## TEKS YANG DISEDIAKAN:
Peningkatan Kemampuan: Transformasi Digital Adalah Tranformasi Ekonomi Untuk Setiap Orang

 |   vishnum

Dalam seri Asia Vision Series, Microsoft mengeksplorasi tren dan masalah utama dalam industri bersama para ahli yang visioner. Michelle Simmons – General Manager, Southeast Asia New Markets, Microsoft Asia Pacific – mengatakan bahwa membangun pengetahuan digital di negara-negara berkembang sangat penting untuk transformasi ekonomi dan bisnis. Dia juga melihat bagaimana para siswa dan pekerja saat ini mendapatkan keterampilan baru untuk bersaing di masa depan.

Apakah tranformasi digital menjadi sesuatu yang harus ditakuti atau diterima? Apakah ini menciptakan lapangan pekerjaan atau malah menghancurkan? Ini menjadi pertanyaan besar dalam menghadapi dunia modern. Dan bagaimana jawabannya bergantung pada lokas Anda di dunia ini.

Di negara maju – dimana gangguan digital mulai menggeser pekerjaan, sektor, dan industri dengan cepat – ada proses pencarian jati diri di dalamnya. Akan tetapi, di negara-negara berkembang – dimana infrastruktur dan warisan industri kelas atas hampir tidak ada – masih banyak harapan, dan bahkan antusiasme untuk perubahan, kata Michelle Simmons, General Manager, Southeast Asia New Markets, Microsoft Asia Pacific.

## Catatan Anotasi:

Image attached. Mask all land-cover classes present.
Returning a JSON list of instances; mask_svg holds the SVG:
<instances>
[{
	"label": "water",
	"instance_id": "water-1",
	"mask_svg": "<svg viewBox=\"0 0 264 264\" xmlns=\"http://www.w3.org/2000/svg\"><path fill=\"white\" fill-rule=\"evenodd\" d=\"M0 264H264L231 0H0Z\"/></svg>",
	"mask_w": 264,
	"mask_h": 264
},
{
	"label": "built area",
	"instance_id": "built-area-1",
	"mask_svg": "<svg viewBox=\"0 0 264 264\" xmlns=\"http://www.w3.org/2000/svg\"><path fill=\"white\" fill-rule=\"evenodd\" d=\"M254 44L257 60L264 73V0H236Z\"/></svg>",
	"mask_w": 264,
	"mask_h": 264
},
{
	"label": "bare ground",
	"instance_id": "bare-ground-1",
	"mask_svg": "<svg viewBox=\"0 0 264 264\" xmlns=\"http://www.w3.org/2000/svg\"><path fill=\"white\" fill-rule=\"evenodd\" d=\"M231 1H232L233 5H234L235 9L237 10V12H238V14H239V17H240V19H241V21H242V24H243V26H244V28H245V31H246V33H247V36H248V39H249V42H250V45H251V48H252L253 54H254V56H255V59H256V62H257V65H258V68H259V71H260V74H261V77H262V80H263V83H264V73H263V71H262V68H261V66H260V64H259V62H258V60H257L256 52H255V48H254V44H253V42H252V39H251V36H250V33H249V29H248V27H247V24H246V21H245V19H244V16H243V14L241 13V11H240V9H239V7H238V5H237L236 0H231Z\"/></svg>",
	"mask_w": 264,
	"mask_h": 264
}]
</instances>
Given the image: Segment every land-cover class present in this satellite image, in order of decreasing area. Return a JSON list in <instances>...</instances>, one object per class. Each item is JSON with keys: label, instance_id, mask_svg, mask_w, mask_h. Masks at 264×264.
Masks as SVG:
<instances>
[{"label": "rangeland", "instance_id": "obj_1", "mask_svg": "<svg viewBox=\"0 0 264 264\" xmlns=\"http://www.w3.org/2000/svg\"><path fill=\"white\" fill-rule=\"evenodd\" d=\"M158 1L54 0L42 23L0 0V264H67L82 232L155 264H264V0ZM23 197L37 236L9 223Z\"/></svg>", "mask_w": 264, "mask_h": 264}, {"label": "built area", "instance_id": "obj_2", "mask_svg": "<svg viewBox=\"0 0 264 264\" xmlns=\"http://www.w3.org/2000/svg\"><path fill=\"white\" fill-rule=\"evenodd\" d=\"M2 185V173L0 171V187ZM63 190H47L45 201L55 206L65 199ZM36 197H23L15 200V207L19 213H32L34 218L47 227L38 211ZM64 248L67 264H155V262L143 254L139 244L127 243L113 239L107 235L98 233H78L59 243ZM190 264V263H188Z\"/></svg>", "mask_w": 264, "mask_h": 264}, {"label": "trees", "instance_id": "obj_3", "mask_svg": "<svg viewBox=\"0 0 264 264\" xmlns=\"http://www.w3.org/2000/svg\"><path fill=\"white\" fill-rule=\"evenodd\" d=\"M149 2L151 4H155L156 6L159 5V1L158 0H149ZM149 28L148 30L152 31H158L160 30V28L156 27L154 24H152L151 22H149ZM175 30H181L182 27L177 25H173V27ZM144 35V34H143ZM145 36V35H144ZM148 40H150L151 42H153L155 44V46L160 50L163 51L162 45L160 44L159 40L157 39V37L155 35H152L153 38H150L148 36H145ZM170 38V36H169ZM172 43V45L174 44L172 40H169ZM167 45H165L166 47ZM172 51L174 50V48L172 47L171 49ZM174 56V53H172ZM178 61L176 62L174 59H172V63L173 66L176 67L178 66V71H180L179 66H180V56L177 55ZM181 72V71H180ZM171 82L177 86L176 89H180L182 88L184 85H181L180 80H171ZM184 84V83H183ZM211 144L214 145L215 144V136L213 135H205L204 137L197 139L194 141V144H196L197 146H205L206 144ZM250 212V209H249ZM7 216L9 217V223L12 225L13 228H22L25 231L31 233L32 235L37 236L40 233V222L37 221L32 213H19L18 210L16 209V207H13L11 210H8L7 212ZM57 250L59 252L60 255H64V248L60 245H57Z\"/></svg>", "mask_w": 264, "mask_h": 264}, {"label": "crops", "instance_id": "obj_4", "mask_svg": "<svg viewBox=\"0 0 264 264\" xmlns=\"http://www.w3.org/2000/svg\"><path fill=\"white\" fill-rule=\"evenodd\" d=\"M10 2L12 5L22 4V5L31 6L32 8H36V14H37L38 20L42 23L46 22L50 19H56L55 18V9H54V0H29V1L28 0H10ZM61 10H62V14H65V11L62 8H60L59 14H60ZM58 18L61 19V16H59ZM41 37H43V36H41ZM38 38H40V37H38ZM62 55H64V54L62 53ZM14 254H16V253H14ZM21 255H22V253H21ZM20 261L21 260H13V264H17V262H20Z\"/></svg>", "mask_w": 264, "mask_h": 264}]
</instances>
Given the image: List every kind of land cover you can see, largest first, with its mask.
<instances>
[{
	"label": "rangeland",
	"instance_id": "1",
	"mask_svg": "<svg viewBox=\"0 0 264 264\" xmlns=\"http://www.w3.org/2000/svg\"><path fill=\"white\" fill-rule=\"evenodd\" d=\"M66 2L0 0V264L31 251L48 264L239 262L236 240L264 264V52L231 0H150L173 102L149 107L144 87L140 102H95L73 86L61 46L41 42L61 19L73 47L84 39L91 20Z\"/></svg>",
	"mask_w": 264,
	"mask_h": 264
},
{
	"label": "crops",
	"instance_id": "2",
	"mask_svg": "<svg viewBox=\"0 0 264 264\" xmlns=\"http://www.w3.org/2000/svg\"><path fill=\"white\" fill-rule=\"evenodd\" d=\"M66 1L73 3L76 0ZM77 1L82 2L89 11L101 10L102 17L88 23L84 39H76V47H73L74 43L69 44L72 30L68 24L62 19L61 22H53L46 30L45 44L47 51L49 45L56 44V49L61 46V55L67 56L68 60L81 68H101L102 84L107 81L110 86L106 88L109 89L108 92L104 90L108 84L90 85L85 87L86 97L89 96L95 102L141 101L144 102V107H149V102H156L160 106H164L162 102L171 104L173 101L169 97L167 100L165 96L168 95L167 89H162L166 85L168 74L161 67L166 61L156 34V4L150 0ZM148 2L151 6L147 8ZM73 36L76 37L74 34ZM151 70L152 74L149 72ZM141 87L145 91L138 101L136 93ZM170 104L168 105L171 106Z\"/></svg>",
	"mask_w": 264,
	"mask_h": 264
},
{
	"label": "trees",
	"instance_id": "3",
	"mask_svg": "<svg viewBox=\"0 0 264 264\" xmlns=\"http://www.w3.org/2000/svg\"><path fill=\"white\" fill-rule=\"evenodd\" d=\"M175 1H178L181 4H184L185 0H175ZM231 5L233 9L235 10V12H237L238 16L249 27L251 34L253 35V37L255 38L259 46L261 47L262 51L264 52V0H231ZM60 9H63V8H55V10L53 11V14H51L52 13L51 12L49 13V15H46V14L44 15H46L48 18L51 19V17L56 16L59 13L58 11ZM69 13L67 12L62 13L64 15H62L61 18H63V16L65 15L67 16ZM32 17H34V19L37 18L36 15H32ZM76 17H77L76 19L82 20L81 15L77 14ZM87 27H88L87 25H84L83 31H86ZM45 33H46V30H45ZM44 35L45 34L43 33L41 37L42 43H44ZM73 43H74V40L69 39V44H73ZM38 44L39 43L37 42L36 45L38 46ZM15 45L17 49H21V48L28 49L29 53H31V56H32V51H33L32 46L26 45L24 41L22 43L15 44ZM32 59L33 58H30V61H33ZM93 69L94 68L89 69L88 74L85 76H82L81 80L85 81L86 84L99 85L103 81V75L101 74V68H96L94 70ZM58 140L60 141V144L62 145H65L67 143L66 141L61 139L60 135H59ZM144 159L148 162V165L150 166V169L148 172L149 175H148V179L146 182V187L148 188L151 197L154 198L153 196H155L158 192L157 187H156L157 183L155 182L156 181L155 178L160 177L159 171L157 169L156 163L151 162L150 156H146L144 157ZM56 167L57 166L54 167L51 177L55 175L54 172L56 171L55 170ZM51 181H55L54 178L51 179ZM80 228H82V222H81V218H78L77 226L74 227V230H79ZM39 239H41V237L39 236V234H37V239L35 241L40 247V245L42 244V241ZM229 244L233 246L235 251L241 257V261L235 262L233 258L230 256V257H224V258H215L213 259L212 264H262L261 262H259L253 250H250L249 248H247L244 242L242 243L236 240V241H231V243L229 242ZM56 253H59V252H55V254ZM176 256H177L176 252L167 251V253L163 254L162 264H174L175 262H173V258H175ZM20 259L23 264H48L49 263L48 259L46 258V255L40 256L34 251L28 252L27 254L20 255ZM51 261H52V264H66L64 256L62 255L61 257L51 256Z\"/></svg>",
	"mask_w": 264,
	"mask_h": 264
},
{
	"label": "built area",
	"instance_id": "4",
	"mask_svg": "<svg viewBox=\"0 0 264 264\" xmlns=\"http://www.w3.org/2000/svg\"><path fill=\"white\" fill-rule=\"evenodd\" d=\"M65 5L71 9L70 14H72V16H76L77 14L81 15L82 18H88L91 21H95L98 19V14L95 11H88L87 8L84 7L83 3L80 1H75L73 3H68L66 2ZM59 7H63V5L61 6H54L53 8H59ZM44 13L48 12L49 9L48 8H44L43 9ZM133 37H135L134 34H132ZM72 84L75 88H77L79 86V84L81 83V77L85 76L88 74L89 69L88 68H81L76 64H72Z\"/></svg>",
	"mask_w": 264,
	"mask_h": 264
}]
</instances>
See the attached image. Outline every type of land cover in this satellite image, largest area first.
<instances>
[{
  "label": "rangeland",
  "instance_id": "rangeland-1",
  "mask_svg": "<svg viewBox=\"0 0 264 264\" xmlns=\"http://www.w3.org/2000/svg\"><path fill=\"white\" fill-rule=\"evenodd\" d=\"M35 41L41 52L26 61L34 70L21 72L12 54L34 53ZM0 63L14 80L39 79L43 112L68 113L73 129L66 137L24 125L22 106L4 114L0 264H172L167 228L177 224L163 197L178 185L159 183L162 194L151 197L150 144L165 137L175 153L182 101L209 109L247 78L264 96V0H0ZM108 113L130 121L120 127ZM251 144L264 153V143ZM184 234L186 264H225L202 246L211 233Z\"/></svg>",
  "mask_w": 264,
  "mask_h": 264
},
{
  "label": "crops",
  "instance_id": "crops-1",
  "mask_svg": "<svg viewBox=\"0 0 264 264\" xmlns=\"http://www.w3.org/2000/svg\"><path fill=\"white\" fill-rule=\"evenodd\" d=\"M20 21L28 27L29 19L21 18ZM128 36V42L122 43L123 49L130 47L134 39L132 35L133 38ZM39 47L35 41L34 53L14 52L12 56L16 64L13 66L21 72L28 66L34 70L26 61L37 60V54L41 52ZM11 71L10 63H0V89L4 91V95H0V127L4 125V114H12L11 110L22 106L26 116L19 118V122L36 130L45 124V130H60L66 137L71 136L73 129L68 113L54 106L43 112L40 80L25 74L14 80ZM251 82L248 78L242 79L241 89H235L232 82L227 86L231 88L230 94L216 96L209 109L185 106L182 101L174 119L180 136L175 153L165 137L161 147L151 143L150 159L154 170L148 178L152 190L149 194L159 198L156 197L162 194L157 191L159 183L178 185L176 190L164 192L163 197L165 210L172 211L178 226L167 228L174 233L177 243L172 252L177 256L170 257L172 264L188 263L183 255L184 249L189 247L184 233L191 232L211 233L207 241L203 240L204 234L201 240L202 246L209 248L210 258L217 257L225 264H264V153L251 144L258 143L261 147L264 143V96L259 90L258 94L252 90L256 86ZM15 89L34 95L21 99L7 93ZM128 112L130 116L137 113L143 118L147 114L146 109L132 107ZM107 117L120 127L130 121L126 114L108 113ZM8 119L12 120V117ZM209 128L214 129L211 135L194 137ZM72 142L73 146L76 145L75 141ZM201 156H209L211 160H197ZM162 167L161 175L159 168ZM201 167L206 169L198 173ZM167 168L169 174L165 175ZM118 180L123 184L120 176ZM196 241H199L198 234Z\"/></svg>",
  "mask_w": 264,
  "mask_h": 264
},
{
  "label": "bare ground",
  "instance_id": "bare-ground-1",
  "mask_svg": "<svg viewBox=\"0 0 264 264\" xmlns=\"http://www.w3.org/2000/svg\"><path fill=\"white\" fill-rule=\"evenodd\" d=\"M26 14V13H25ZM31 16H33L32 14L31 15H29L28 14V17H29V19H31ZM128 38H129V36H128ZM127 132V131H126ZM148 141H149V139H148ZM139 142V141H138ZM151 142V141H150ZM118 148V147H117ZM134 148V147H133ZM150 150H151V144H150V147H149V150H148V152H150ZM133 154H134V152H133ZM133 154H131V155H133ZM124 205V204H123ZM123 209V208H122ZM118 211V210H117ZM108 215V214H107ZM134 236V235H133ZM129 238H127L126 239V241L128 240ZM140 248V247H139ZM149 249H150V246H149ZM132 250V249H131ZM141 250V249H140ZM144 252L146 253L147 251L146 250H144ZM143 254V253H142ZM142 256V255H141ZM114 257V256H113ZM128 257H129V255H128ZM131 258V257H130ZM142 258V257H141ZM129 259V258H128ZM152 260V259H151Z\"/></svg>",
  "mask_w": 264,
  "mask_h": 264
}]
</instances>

## PERNYATAAN MASALAH:
Tuliskan kembali seluruh teks tentang transformasi digital di atas tanpa mengubah satu kata pun.

## JAWABAN:
Peningkatan Kemampuan: Transformasi Digital Adalah Tranformasi Ekonomi Untuk Setiap Orang

 |   vishnum

Dalam seri Asia Vision Series, Microsoft mengeksplorasi tren dan masalah utama dalam industri bersama para ahli yang visioner. Michelle Simmons – General Manager, Southeast Asia New Markets, Microsoft Asia Pacific – mengatakan bahwa membangun pengetahuan digital di negara-negara berkembang sangat penting untuk transformasi ekonomi dan bisnis. Dia juga melihat bagaimana para siswa dan pekerja saat ini mendapatkan keterampilan baru untuk bersaing di masa depan.

Apakah tranformasi digital menjadi sesuatu yang harus ditakuti atau diterima? Apakah ini menciptakan lapangan pekerjaan atau malah menghancurkan? Ini menjadi pertanyaan besar dalam menghadapi dunia modern. Dan bagaimana jawabannya bergantung pada lokas Anda di dunia ini.

Di negara maju – dimana gangguan digital mulai menggeser pekerjaan, sektor, dan industri dengan cepat – ada proses pencarian jati diri di dalamnya. Akan tetapi, di negara-negara berkembang – dimana infrastruktur dan warisan industri kelas atas hampir tidak ada – masih banyak harapan, dan bahkan antusiasme untuk perubahan, kata Michelle Simmons, General Manager, Southeast Asia New Markets, Microsoft Asia Pacific.